BI: Being 37, how do you keep going and your levels high?
DM: I guess it’s just about managing workloads and really knowing your body. Knowing the right time to step out of training or when to do that little bit extra really does help to keep you fresh.
BI: You were a joker at the Mariners – is this a role that you’ve taken to Shanghai?
DM: (Laughs) Yeah I like to have a joke and a laugh quite a bit. Obviously the language barrier can make things a little more difficult but we still manage to have a laugh, and it’s a great bunch of guys here too so that helps. Recently the local TV asked the players which players characters and my name came up quite a bit for the jokester so I guess nothing’s changed.
BI: You left the Hyundai A-League with Championship, Premiership, a golden boot trophy, and a Joe Marston Medal. Was your time at the Mariners the highlight of your career? Can anything top it?
DM: It would definitely be up there. I’ve had some great moments over the years and fantastic times but the year we won the league at Mariners just seemed to be the perfect storm. It was a great team that had some wonderful players, a great management team who knew how to get the best from their players and just a whole feeling around the place of enjoyment. It was certainly all these factors that helped me to perform and really enjoy it.
BI: From your tweets it seems you still keep an eye on the Mariners and the Hyundai A-League. What are your thoughts on our current strike force of Mitchell Duke, Malick Mané, Nick Fitzgerald and co?
DM: Yeah I like to keep in touch with what’s going on back home. It’s great to see these young guys with the talent grow into the players they are. From what I’ve seen so far this year Fitzy (Nick Fitzgerald) is really starting to shine. Dukey (Mitchell Duke) will only get better with experience as he has all the attributes. (Malick) Mané I haven’t seen too much of him but from all accounts he did well against Jets so it will be interesting to see his development.
BI: How does the Hyundai A-League compare to the Chinese Super League?
DM: The Hyundai A-League is much more physically demanding and there is much more contact. CSL has very technical players. I’d say there’s a lot more structure and tactics across the board in the Hyundai A-League. In the CSL the top six teams seem well structured while the rest seem to be a lot more flexible in their approach.
BI: How do you assess the growth and development of Chinese professional football?

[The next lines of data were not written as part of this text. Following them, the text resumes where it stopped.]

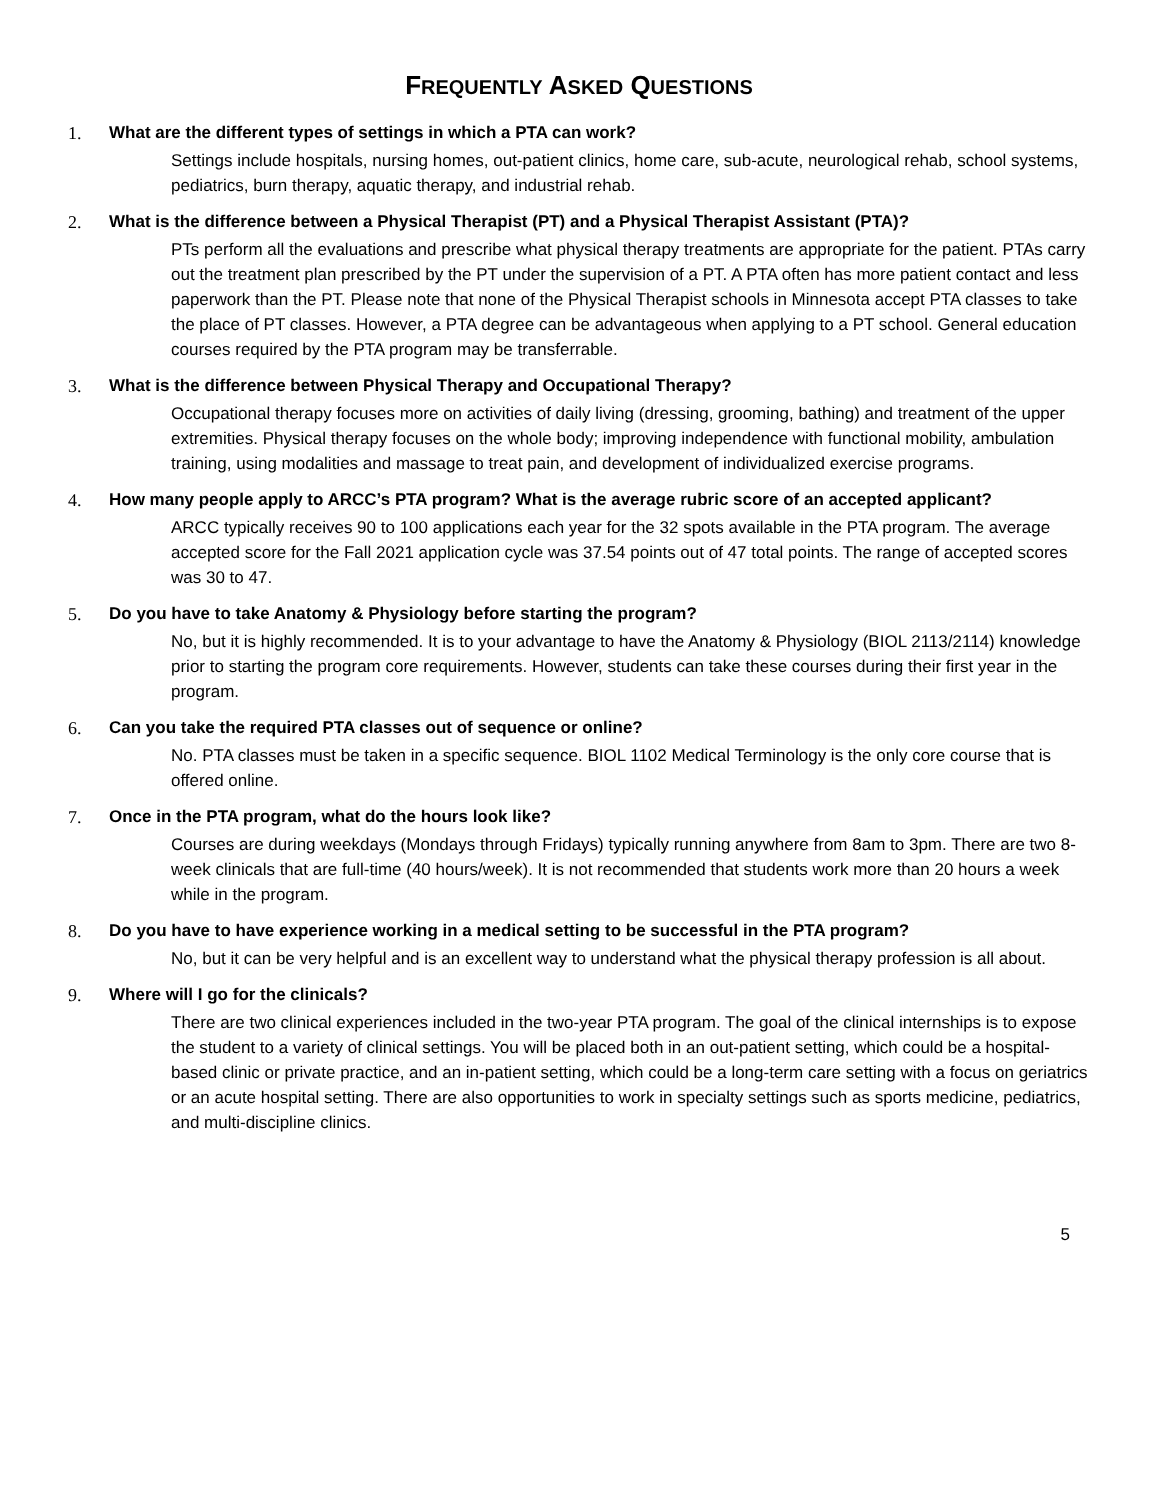FREQUENTLY ASKED QUESTIONS
1. What are the different types of settings in which a PTA can work?
Settings include hospitals, nursing homes, out-patient clinics, home care, sub-acute, neurological rehab, school systems, pediatrics, burn therapy, aquatic therapy, and industrial rehab.
2. What is the difference between a Physical Therapist (PT) and a Physical Therapist Assistant (PTA)?
PTs perform all the evaluations and prescribe what physical therapy treatments are appropriate for the patient. PTAs carry out the treatment plan prescribed by the PT under the supervision of a PT. A PTA often has more patient contact and less paperwork than the PT. Please note that none of the Physical Therapist schools in Minnesota accept PTA classes to take the place of PT classes. However, a PTA degree can be advantageous when applying to a PT school. General education courses required by the PTA program may be transferrable.
3. What is the difference between Physical Therapy and Occupational Therapy?
Occupational therapy focuses more on activities of daily living (dressing, grooming, bathing) and treatment of the upper extremities. Physical therapy focuses on the whole body; improving independence with functional mobility, ambulation training, using modalities and massage to treat pain, and development of individualized exercise programs.
4. How many people apply to ARCC’s PTA program? What is the average rubric score of an accepted applicant?
ARCC typically receives 90 to 100 applications each year for the 32 spots available in the PTA program. The average accepted score for the Fall 2021 application cycle was 37.54 points out of 47 total points. The range of accepted scores was 30 to 47.
5. Do you have to take Anatomy & Physiology before starting the program?
No, but it is highly recommended. It is to your advantage to have the Anatomy & Physiology (BIOL 2113/2114) knowledge prior to starting the program core requirements. However, students can take these courses during their first year in the program.
6. Can you take the required PTA classes out of sequence or online?
No. PTA classes must be taken in a specific sequence. BIOL 1102 Medical Terminology is the only core course that is offered online.
7. Once in the PTA program, what do the hours look like?
Courses are during weekdays (Mondays through Fridays) typically running anywhere from 8am to 3pm. There are two 8-week clinicals that are full-time (40 hours/week). It is not recommended that students work more than 20 hours a week while in the program.
8. Do you have to have experience working in a medical setting to be successful in the PTA program?
No, but it can be very helpful and is an excellent way to understand what the physical therapy profession is all about.
9. Where will I go for the clinicals?
There are two clinical experiences included in the two-year PTA program. The goal of the clinical internships is to expose the student to a variety of clinical settings. You will be placed both in an out-patient setting, which could be a hospital-based clinic or private practice, and an in-patient setting, which could be a long-term care setting with a focus on geriatrics or an acute hospital setting. There are also opportunities to work in specialty settings such as sports medicine, pediatrics, and multi-discipline clinics.
5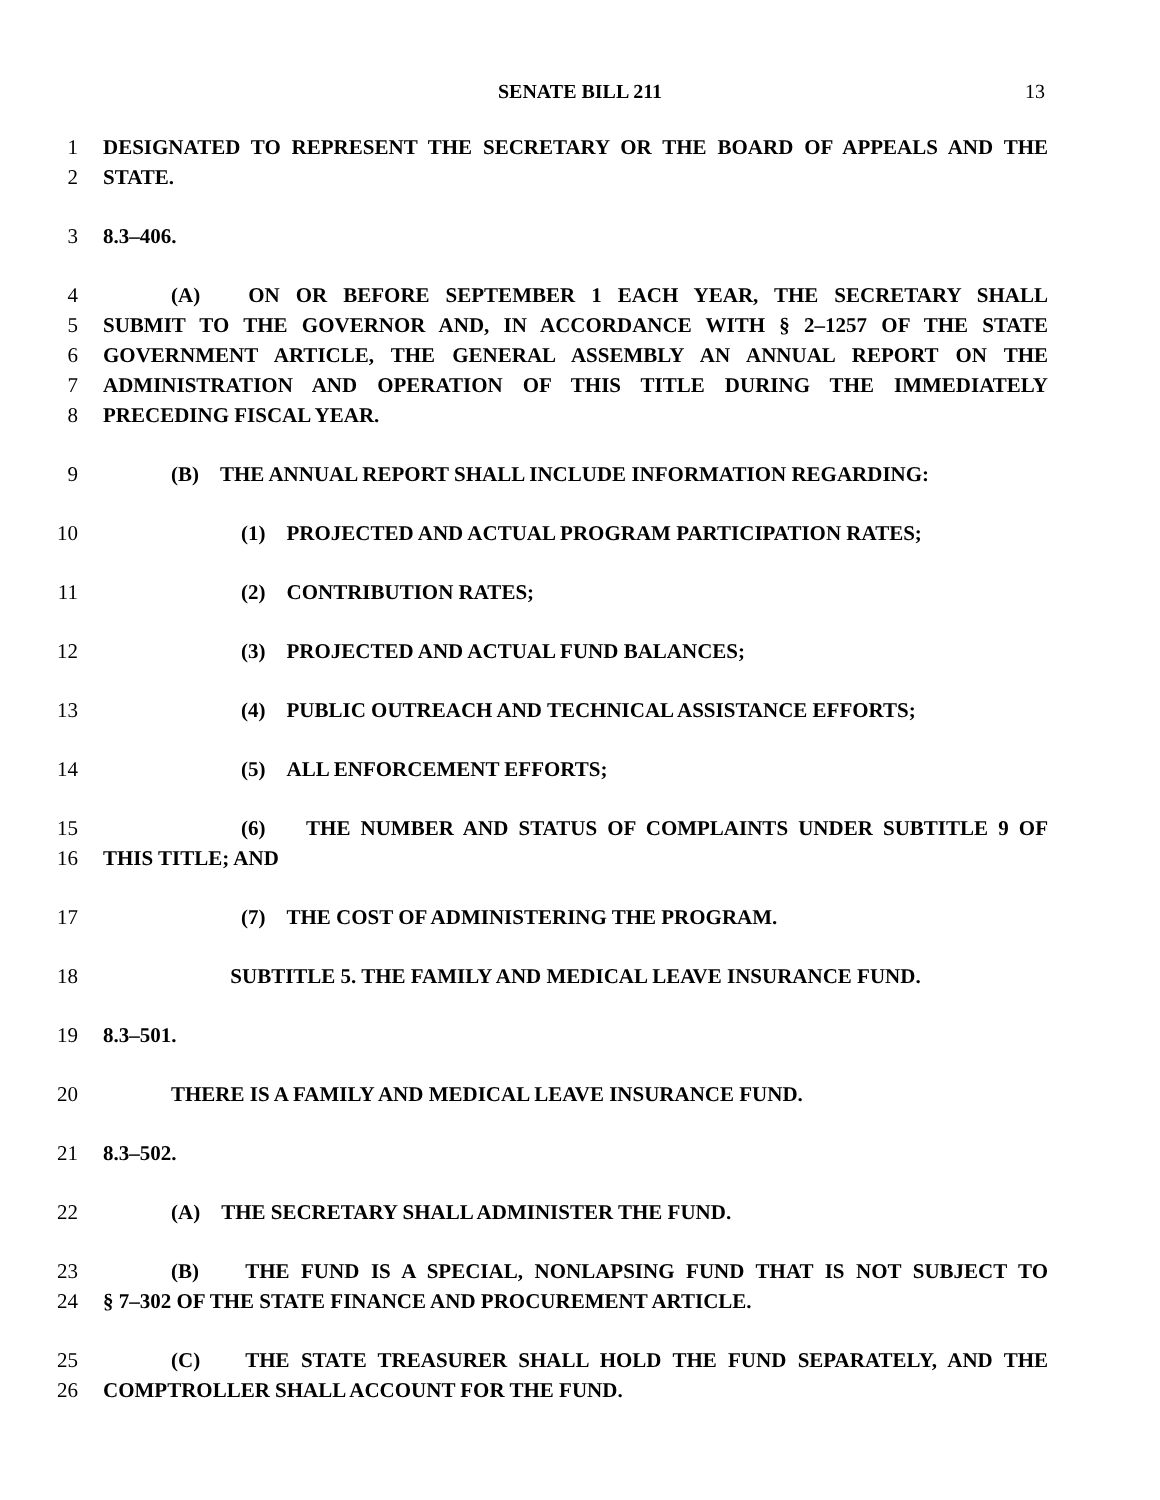SENATE BILL 211
13
1 DESIGNATED TO REPRESENT THE SECRETARY OR THE BOARD OF APPEALS AND THE
2 STATE.
3 8.3–406.
4 (A) ON OR BEFORE SEPTEMBER 1 EACH YEAR, THE SECRETARY SHALL
5 SUBMIT TO THE GOVERNOR AND, IN ACCORDANCE WITH § 2–1257 OF THE STATE
6 GOVERNMENT ARTICLE, THE GENERAL ASSEMBLY AN ANNUAL REPORT ON THE
7 ADMINISTRATION AND OPERATION OF THIS TITLE DURING THE IMMEDIATELY
8 PRECEDING FISCAL YEAR.
9 (B) THE ANNUAL REPORT SHALL INCLUDE INFORMATION REGARDING:
10 (1) PROJECTED AND ACTUAL PROGRAM PARTICIPATION RATES;
11 (2) CONTRIBUTION RATES;
12 (3) PROJECTED AND ACTUAL FUND BALANCES;
13 (4) PUBLIC OUTREACH AND TECHNICAL ASSISTANCE EFFORTS;
14 (5) ALL ENFORCEMENT EFFORTS;
15 (6) THE NUMBER AND STATUS OF COMPLAINTS UNDER SUBTITLE 9 OF
16 THIS TITLE; AND
17 (7) THE COST OF ADMINISTERING THE PROGRAM.
18 SUBTITLE 5. THE FAMILY AND MEDICAL LEAVE INSURANCE FUND.
19 8.3–501.
20 THERE IS A FAMILY AND MEDICAL LEAVE INSURANCE FUND.
21 8.3–502.
22 (A) THE SECRETARY SHALL ADMINISTER THE FUND.
23 (B) THE FUND IS A SPECIAL, NONLAPSING FUND THAT IS NOT SUBJECT TO
24 § 7–302 OF THE STATE FINANCE AND PROCUREMENT ARTICLE.
25 (C) THE STATE TREASURER SHALL HOLD THE FUND SEPARATELY, AND THE
26 COMPTROLLER SHALL ACCOUNT FOR THE FUND.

DM: Chinese football has massive potential to be a powerhouse in world football but there needs to be a much bigger effort put into grassroots football. There’s no doubt China has the finances to bring quality coaches and players to their shores but finding the right people to implement a plan for development and the future is paramount to the success of this. Having a clear plan for growth and setting the right foundations instead of chasing immediate success will provide a better and more stable future for Chinese football.
BI: Your contract with Shanghai SIPG ends at the end of this campaign. What’s left in the professional playing career of Daniel McBreen?
DM: I’m unsure at the moment. There’s big things happening with the club with reports our sponsor will be taking over the club as owner and bringing in a new, well known foreign coach. Until this is confirmed and completed contract talks are on hold. I’d still like to think I have a few years left in me. Maybe play I will play until I’m 40 if the body holds up and I’m still contributing.
BI: What will life after football look like for Daniel McBreen?
DM: I’m not too sure. Ideally it will be dropping my kids off at school, spending my time between the beach, the gym and a nice cafe or restaurant enjoying a coffee, before meeting the kids at the school gate and spending the rest of my time with them. I have a few things I’m looking into as far as business goes so it will be good to see how things pan out.
BI: You’re back in town over the coming weeks. Any chance we’ll see you supporting some old friends and teammates at Central Coast Stadium?
DM: Definitely. It will be nice to get down to the football with my son and see some familiar faces.